Since the mid-1700s, the scientific community has understood there to be only one species of electric eel — Electrophorus electricus, first described by botanist Carl Linnaeus — but findings published yesterday in the journal Nature Communications suggest that, actually, there’s three of them, and one of them is waaay better at doing electric shocks than the others.

Researchers examined 107 different specimens and studied their genetic differences, with the end result being the subdivision of what was previously just Electrophorus electricus into Electrophorus electricus, Electrophorus voltai, and Electrophorus varii.

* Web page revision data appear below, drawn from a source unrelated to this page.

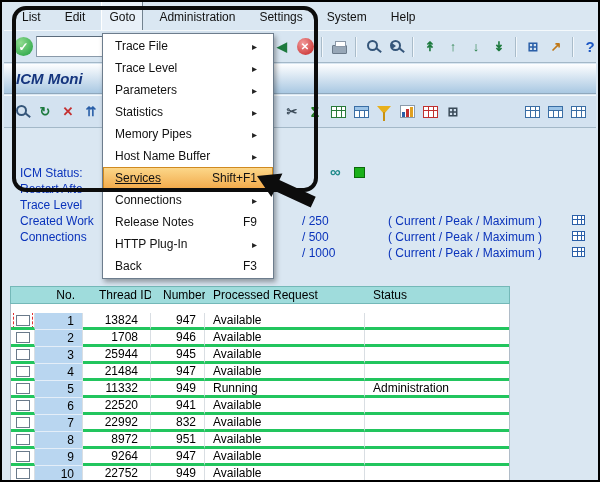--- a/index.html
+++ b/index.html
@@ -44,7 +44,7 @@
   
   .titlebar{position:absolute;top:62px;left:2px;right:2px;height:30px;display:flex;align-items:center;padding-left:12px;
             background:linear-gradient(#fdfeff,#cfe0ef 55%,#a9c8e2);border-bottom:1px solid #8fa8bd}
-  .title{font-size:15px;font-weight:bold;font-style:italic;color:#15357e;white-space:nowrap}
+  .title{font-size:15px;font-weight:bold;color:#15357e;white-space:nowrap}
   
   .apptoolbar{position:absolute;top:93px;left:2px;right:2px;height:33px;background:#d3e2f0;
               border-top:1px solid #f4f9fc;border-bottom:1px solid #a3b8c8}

While the previously recorded record for voltage output from Electrophorus electricus was a mere 650 volts, researchers found that electric eels from the species Electrophorus voltai could produce a discharge of as much as 860 volts. I’m no electrical engineer, but that seems like heaps of volts.

Thanks to the low amperage, this wouldn’t be enough to kill you, but it’s still enough to make you feel it. This is absolutely terrible practice and I would never normally quote from Wikipedia, but I really, really need you to read this paragraph:

This level of current is reportedly enough to produce a brief and painful numbing shock likened to a stun gun discharge, which due to the voltage can be felt for some distance from the fish; this is a common risk for aquarium caretakers and biologists attempting to handle or examine electric eels.

Even better than that? The citation for the last sentence in that paragraph from a paper titled “Practical considerations in the handling and care of electric eels”, which was published in a journal called “the Journal of Experimental Zoology”. God, science is amazing.

Welcome to our scientific understanding of the world, you slippery electric bastard.